» Provided passage

========================================================================

Authors: Cameron Sadegh, MD; Neil Dani, PhD; Fred Shipley; Maria Lehtinen (Cambridge, MA)
Intraventricular hemorrhage (IVH) leads to hydrocephalus in preterm infants by unclear mechanisms ranging from ependymal injury and subarachnoid scarring to choroid plexus (ChP) hypersecretion of cerebrospinal fluid (CSF). We focus on the embryonic ChP, while it is still maturing and when CSF composition is most critical to neocortical development. The earliest physiologic changes in ChP epithelial cells likely involve calcium, which is a known cellular messenger in other secretory epithelial cell populations. Our laboratory has generated a ChP epithelial calcium reporter system to enable rapid calcium imaging to evaluate whether calcium is involved and how it might be regulated.
Lateral ventricle choroid plexus is dissected at embryonic day 14.5 (E14.5) from a conditional calcium-reporting transgenic mouse line (Gcamp6f, limited to expression in ChP ciliated/epithelial cells using a FoxJ1-Cre system). The choroid plexus explants are kept viable with artificial CSF, exposed to focal blood injections, and imaged for calcium responses using epifluorescence and 2 photon imaging.
Upon exposure to age-matched plasma or serum, embryonic ChP epithelial cells rapidly trigger a wave of calcium activity that is followed by the upregulation of high intensity, recurrent calcium transients in subsets of ChP epithelial cells. Using different conditions of calcium blockade, we identify intracellular endoplasmic reticulum storage as the primary source of calcium influx, which requires store-operated calcium channels for continued calcium release.
Intraventricular blood products cause an immediate intracellular calcium release by the choroid plexus epithelia. This calcium release is dynamic and occurs in waves; the release machinery is characterized with inhibitors of the calcium release pathway. Combined with other data supporting the rapid early response of choroid plexus, rather than ependymal cells, these changes may predict future choroid plexus dysfunction and altered CSF production, and contribute to our understanding of IVH-induced hydrocephalus pathophysiology.

========================================================================

» Brief 1
Give every abbreviation that the choroid plexus abstract defines in parentheses, each with its expansion.
» Brief 2
Reproduce the choroid plexus abstract from "Intraventricular blood products" up to and including "IVH-induced hydrocephalus pathophysiology.", swapping "waves" for "pulses".

» Dataset extract
========================================================================

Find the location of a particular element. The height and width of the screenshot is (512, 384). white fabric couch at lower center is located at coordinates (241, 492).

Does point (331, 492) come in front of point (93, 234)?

========================================================================

» Response 1
IVH: intraventricular hemorrhage
ChP: choroid plexus
CSF: cerebrospinal fluid
E14.5: embryonic day 14.5

» Response 2
Intraventricular blood products cause an immediate intracellular calcium release by the choroid plexus epithelia. This calcium release is dynamic and occurs in pulses; the release machinery is characterized with inhibitors of the calcium release pathway. Combined with other data supporting the rapid early response of choroid plexus, rather than ependymal cells, these changes may predict future choroid plexus dysfunction and altered CSF production, and contribute to our understanding of IVH-induced hydrocephalus pathophysiology.